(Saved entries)
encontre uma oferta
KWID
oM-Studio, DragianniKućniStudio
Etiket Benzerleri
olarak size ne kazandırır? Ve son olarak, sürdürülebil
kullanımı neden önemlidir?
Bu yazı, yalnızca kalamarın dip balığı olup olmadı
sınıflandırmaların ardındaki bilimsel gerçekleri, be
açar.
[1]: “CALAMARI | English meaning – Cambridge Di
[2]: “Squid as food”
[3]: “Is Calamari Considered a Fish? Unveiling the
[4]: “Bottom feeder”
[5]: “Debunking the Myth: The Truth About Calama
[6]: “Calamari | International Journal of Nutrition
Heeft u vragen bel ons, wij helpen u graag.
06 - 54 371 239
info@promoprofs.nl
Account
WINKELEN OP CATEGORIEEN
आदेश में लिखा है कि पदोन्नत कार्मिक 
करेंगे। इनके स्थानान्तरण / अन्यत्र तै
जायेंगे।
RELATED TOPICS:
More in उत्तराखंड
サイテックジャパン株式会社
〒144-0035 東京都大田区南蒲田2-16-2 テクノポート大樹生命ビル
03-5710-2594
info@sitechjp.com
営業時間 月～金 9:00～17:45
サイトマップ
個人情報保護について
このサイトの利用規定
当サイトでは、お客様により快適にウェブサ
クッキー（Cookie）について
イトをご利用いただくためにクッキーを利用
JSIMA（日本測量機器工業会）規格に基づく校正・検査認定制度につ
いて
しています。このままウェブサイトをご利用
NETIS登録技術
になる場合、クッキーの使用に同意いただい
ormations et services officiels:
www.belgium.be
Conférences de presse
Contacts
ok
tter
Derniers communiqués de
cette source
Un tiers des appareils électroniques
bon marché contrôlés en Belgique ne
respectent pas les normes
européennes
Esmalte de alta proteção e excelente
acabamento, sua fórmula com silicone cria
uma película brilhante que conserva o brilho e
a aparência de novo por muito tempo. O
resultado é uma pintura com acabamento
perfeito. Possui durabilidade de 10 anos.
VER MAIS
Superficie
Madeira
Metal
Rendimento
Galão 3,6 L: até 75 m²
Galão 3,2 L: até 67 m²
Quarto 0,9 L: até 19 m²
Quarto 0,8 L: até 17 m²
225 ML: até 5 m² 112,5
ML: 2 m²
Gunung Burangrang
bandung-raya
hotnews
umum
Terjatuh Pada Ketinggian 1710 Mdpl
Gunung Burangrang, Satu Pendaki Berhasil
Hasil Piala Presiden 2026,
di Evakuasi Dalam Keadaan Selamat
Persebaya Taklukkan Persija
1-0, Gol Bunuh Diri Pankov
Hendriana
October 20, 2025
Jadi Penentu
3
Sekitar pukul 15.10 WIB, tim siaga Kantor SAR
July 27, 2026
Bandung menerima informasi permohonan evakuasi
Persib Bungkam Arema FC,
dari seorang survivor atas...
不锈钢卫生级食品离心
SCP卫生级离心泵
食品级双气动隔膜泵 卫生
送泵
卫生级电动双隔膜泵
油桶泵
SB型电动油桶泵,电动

EXERCISE BRIEF:
May I have the entries returned exactly, with every line in place?

FINAL ANSWER:
encontre uma oferta
KWID
oM-Studio, DragianniKućniStudio
Etiket Benzerleri
olarak size ne kazandırır? Ve son olarak, sürdürülebil
kullanımı neden önemlidir?
Bu yazı, yalnızca kalamarın dip balığı olup olmadı
sınıflandırmaların ardındaki bilimsel gerçekleri, be
açar.
[1]: “CALAMARI | English meaning – Cambridge Di
[2]: “Squid as food”
[3]: “Is Calamari Considered a Fish? Unveiling the
[4]: “Bottom feeder”
[5]: “Debunking the Myth: The Truth About Calama
[6]: “Calamari | International Journal of Nutrition
Heeft u vragen bel ons, wij helpen u graag.
06 - 54 371 239
info@promoprofs.nl
Account
WINKELEN OP CATEGORIEEN
आदेश में लिखा है कि पदोन्नत कार्मिक 
करेंगे। इनके स्थानान्तरण / अन्यत्र तै
जायेंगे।
RELATED TOPICS:
More in उत्तराखंड
サイテックジャパン株式会社
〒144-0035 東京都大田区南蒲田2-16-2 テクノポート大樹生命ビル
03-5710-2594
info@sitechjp.com
営業時間 月～金 9:00～17:45
サイトマップ
個人情報保護について
このサイトの利用規定
当サイトでは、お客様により快適にウェブサ
クッキー（Cookie）について
イトをご利用いただくためにクッキーを利用
JSIMA（日本測量機器工業会）規格に基づく校正・検査認定制度につ
いて
しています。このままウェブサイトをご利用
NETIS登録技術
になる場合、クッキーの使用に同意いただい
ormations et services officiels:
www.belgium.be
Conférences de presse
Contacts
ok
tter
Derniers communiqués de
cette source
Un tiers des appareils électroniques
bon marché contrôlés en Belgique ne
respectent pas les normes
européennes
Esmalte de alta proteção e excelente
acabamento, sua fórmula com silicone cria
uma película brilhante que conserva o brilho e
a aparência de novo por muito tempo. O
resultado é uma pintura com acabamento
perfeito. Possui durabilidade de 10 anos.
VER MAIS
Superficie
Madeira
Metal
Rendimento
Galão 3,6 L: até 75 m²
Galão 3,2 L: até 67 m²
Quarto 0,9 L: até 19 m²
Quarto 0,8 L: até 17 m²
225 ML: até 5 m² 112,5
ML: 2 m²
Gunung Burangrang
bandung-raya
hotnews
umum
Terjatuh Pada Ketinggian 1710 Mdpl
Gunung Burangrang, Satu Pendaki Berhasil
Hasil Piala Presiden 2026,
di Evakuasi Dalam Keadaan Selamat
Persebaya Taklukkan Persija
1-0, Gol Bunuh Diri Pankov
Hendriana
October 20, 2025
Jadi Penentu
3
Sekitar pukul 15.10 WIB, tim siaga Kantor SAR
July 27, 2026
Bandung menerima informasi permohonan evakuasi
Persib Bungkam Arema FC,
dari seorang survivor atas...
不锈钢卫生级食品离心
SCP卫生级离心泵
食品级双气动隔膜泵 卫生
送泵
卫生级电动双隔膜泵
油桶泵
SB型电动油桶泵,电动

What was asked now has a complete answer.